3. Add tests for "default" access logs ensuring we can catch changes in future.

@yangminzhu what do you think? We can do some of this in follow-on PRs if we agree on principle.

[douglas-reid]

3. Add tests for "default" access logs ensuring we can catch changes in future.

This will be especially important as we transition to a fuller Telemetry API. We want to ensure that transition is seamless, and having tests around default behavior will help in that regard.

[yangminzhu]

Ok, I see your points and I agree with the benefits. Here are my asks:

1. Release notes "none" is not correct for this change. I would suggest adding a release and upgrade note to let users know about this change in 1.9.

Sure, will add one.

2. Can you augment this https://istio.io/latest/docs/tasks/observability/logs/access-log/#enable-envoy-s-access-logging document to add a section about changing logging format and what the default format is?

will do.

3. Add tests for "default" access logs ensuring we can catch changes in future.

I can add some unit tests, does that sound good to you?

@yangminzhu what do you think?
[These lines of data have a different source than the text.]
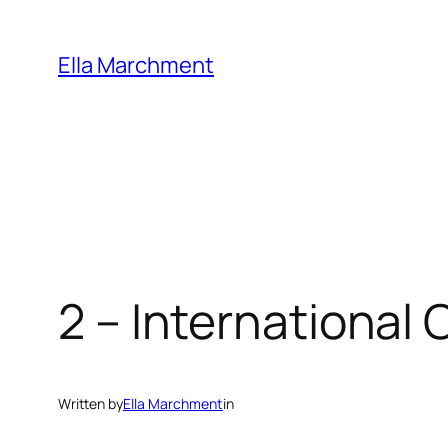
Skip
to
Ella Marchment
content
2 – International
Written by
Ella Marchment
in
We can do some of this in follow-on PRs if we agree on principle.

I think I can just update the PR to include the release note and unit test, will need a separate PR to update the istio.io documentation. Thanks!

[nrjpoddar]

@yangminzhu I'm not the right person to ask unit vs integration tests for this as I'm not familiar with the code. If @douglas-reid or @mandarjog are happy with your test I'm good too, so check with them.

[yangminzhu]

@nrjpoddar @douglas-reid @mandarjog added release note and unit tests, could you take a second look, thanks.

[yangminzhu]

/test unit-tests_istio

[nrjpoddar]

LGTM, thanks for accommodating our suggestions.

[mandarjog]

Lgtm, thanks for pushing this through.